His favourite hobby horses are the violent treatment of women, the failure of investigative journalists to nail their targets, and the moral bankruptcy of some finance firms.

Even though Hedeby is a fictional location, the novel is firmly rooted in Sweden’s geography and I would definitely like to visit Stockholm to see where Lisbeth Salander lived.

The Author: Stieg Larrson died of a heart attack in 2004 after climbing the stairs to his flat because the lift in the apartment had broken down.

He is thought to have smoked 60 cigarettes a day and was a workaholic, so it was perhaps not surprising he died prematurely.

What is surprising is that a trilogy of crime novels set in Sweden, about two not particularly attractive investigators, has now sold more than 12 million copies around the world.

What is also surprising and certainly tragic, is that the trilogy of unpublished novels was only discovered after Larrson’s death and became posthumous bestsellers.

The story surrounding Larrson’s legacy also makes interesting reading.
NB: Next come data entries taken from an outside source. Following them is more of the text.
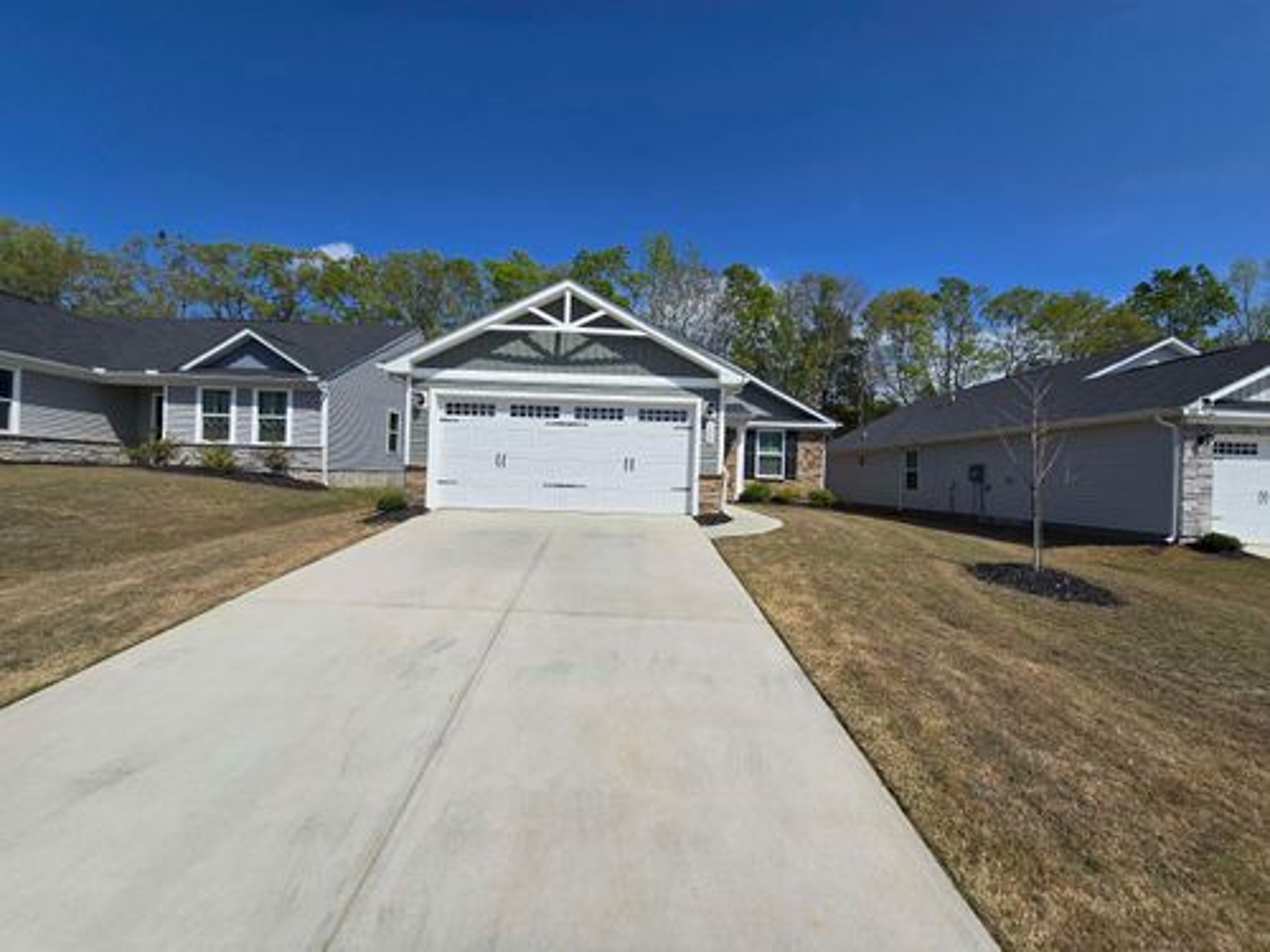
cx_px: 635
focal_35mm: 13
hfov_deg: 106.2
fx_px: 477
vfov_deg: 89.9
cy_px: 476
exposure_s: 1/4268
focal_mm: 2.2
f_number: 2.2
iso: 50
Larrson’s family and his long-term partner, Eva Gabrielsson, are at loggerheads over the writer’s estate.

She says Larrson left a 200-page draft manuscript for a fourth Millennium novel on a laptop, and I know that after finishing The Girl Who Kicked the Hornets’ Nest, out in the UK later this year, I shall be desperate to see how the story continues.

Gabrielsson is thought to have helped with research on the first three books, and some fans will be hoping she attempts to finish book four on Larrson’s behalf.
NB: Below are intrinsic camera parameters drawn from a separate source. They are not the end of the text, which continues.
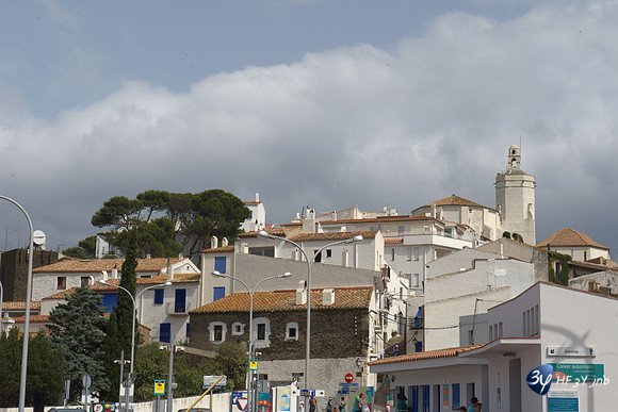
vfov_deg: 19.5
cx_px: 309
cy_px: 206
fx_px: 1202
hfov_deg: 28.8
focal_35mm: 70
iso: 400
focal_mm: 70
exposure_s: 1/800
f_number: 14
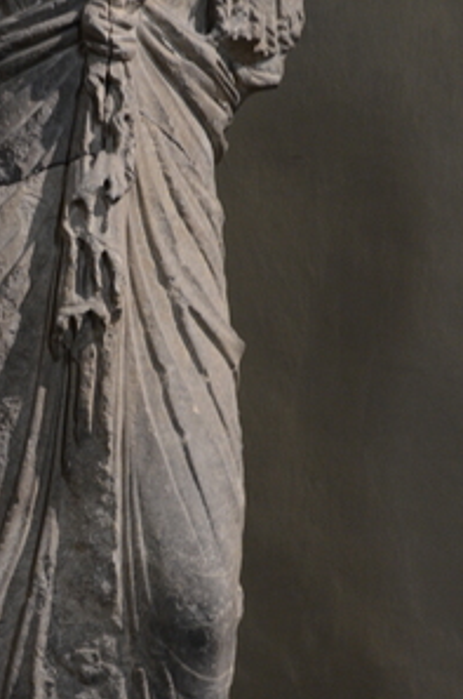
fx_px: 2016
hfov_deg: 13.0
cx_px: 61
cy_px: 332
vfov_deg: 19.6
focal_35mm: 104
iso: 1000
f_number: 4
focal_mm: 31
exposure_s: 1/10
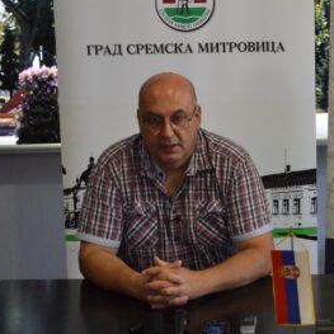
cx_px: 334
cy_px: 116
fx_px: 1059
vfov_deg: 17.9
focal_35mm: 97
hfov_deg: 17.5
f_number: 4.5
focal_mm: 26
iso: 1600
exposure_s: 1/60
Larsson was an author with a knack of writing gripping page turners and there are testimonies to that effect from readers across the Internet.

Larrson was a journalist known in Britan for his work on Searchlight, the anti-fascist magazine, and he had launched his own investigative magazine Expo, which is still published in Sweden.

A Swedish film based on The Girl has been made, but there is a growing demand for an English language film adaptation.

George Clooney, Brad Pitt and Johnny Depp are all thought to be interested in playing Mikhael “Kalle” Blomkvist but who would be perfect for the part of Lisbeth Salander?

Once you have read The Girl, you are bound to have your own strong opinion on the perfect actress for the role.

l The Girl with the Dragon Tattoo is published by Quercus, price £7.99.